President Dr Irfaan Ali made this announcement during his address to the World Sustainable Development Summit on Wednesday, an annual flagship event of TERI. He explained that this would aid in responding urgently to climate change and sustainable living – a goal which all countries should strive for.
“I am pleased to announce that my government has re-engaged TERI to provide technological support in several areas including renewable energy and key productive sectors, including agriculture. These opportunities need to be upscaled if we are to respond with the urgency and boldness required to address climate change, sustained livelihoods, and protect the environment,” Dr Ali told the Summit.
To achieve a low-carbon footprint, the Head of State expounded that technology remained a critical component. With collaboration to share these resources among countries, the world will move closer to its goal of reducing the global temperature and mitigating climate change.
“All nations must accelerate change towards low-carbon development pathways…Many of the technological solutions necessary to increase efficiency and productivity and to reduce our environmental and carbon footprint are already available to us. What is required of us is greater political will to share and to upscale the development and use of these technologies,” he said.
The President pointed out that the extant coronavirus pandemic has proven that countries could refashion their approach to suit the situation much easier than previously imagined as long as there was political will. He emphasised that now was the time to redefine a common future that would address the existing global challenges in terms of sustainable development. For now, Guyana has pledged to continue along the lines of the Low Carbon Development Strategy, the brainchild of former President Bharrat Jagdeo to reduce climate-related risks.
“Guyana remains committed to its obligation under the Rio Convention and the Paris Agreement [a global framework to mitigate climate change by limiting global warming]. Over the years, we have demonstrated this commitment in our efforts in protecting the environment, conserving biodiversity, tackling climate change and moving the country towards a sustainable development path though our low-carbon development strategy.
Meanwhile, Indian Prime Minister Narendra Modi asserted that climate justice was the way to fight climate change.
“The road to fight climate change is through climate justice. At the root of climate justice is the principle of being large-hearted. Climate justice is also about thinking of the bigger and long-term picture. The sad reality is changes in the environment and natural disasters impact the poorer the most,” he outlined.
It was expressed that India’s policies and plans are supported by ‘concrete action’ and powered by public efforts in order to achieve targets from the Paris Agreement.
“We are on track to exceed our commitments and targets on Paris. We are committed to reduce emissions intensity of GDP by 33 per cent to 35 per cent from 2005 levels. You will be happy to know that a drop of 24 per cent of emissions has already been achieved,” he disclosed.
UN Deputy Secretary General Amina J Mohammed reminded that more than 100 nations committed to net-zero emissions by 2050, with the exception of China (2060 deadline). However, the world is facing challenging times amid the pandemic, and less than a decade remains to achieve the 2030 Sustainable Development Goals.
“This momentum is significant. More than 70 per cent of the world economy and 65 per cent of carbon dioxide emissions are now committed to net zero. But this is not enough. The global coalition for net zero needs to grow to cover the entire G20 countries and more than 90 per cent of the emissions…At the same time, all commitment to net zero must be underpinned by credible plans with intermediate targets to achieving a just transition,” Mohammed noted.

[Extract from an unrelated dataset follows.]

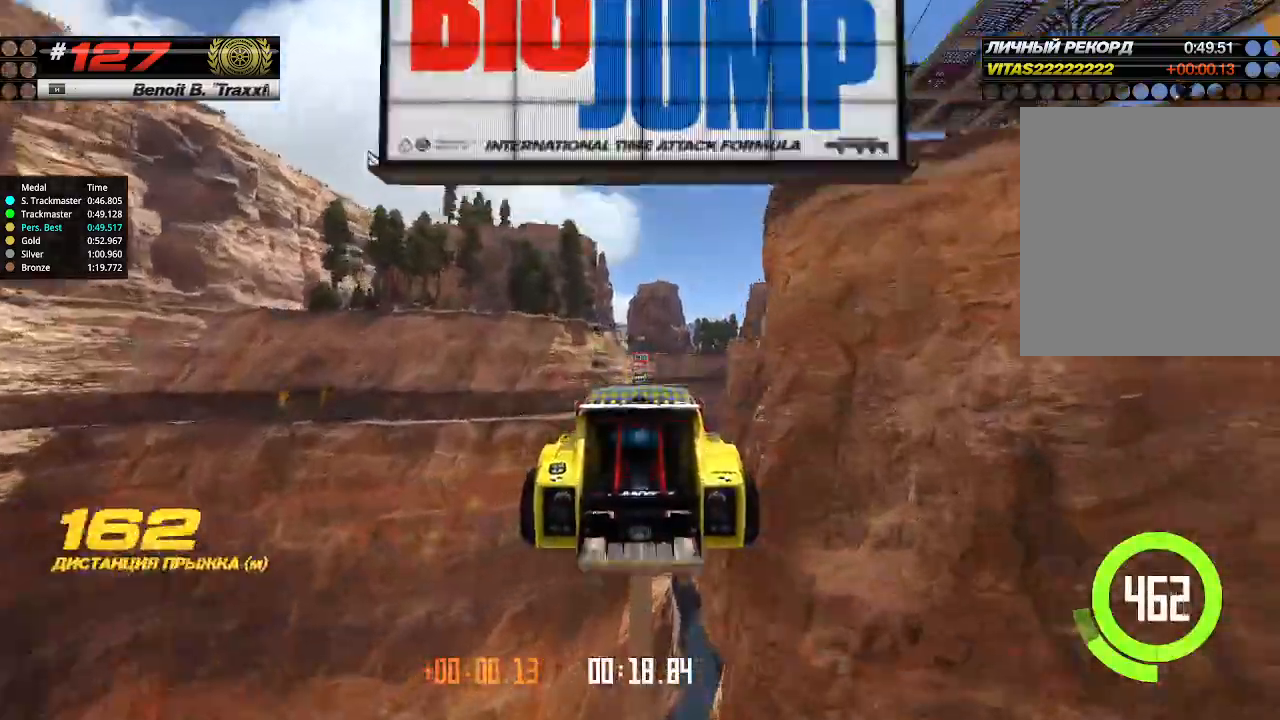
{"keys": ["up"], "events": []}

G20 – The Group of Twenty – is a collection of twenty of the world’s largest economies. The bloc was formed in 1999 to collate the most important industrialised and developing economies for discussions in international economic and financial stability.

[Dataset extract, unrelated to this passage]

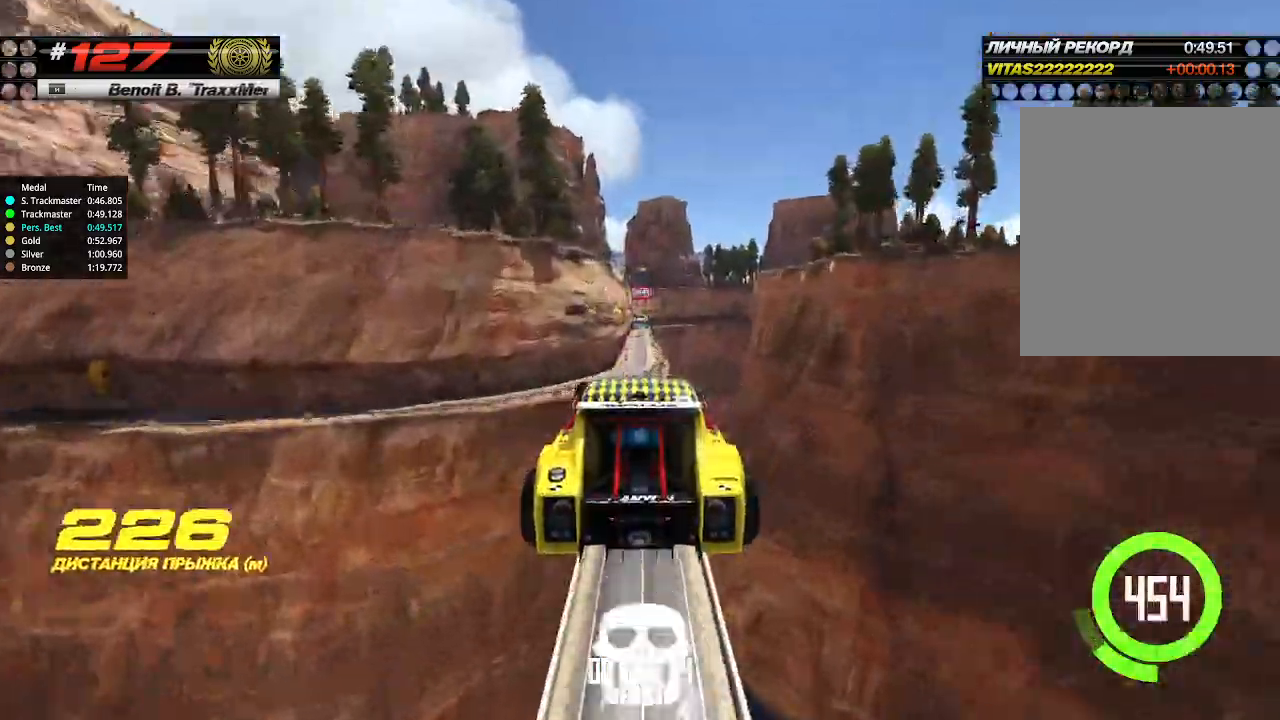
{"keys": ["up"], "events": []}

She noted that major emitters in the Group must lead the way in keeping with the Paris Agreement. India was lauded for its vast efforts in solar, wind and energy storage, pushing to install 450 gigawatts of renewable energy capacity by 2030. This is expected to bring cleaner air and a reinforced power grid.
“Their combined short-term actions will bend the temperature curve and open enormous room for opportunity that we need to achieve the SDGs. This is a mighty task, and I know that India will do its fair share. India is currently the only G20 country that will overachieve the objective of its nationally determined contribution,” the Deputy SG noted.
Mohammed acknowledged that the pandemic has set back global progress on poverty eradication, food security and the other SDGs. Nevertheless, she said countries must seize the advantages which it presents.
“First among these is a chance to relaunch and reshape the global economy. Now is the time to reinforce the environmental imperatives, sustainable economic growths. Now is the time to build a robust and resilient economy that is compatible with our climate goals. Every investment made in the recovery from COVID must be an investment in sustainability,” she declared.
The three-day event will address the theme, “Redefining Our Common Future: Safe and Secure Environment for All.”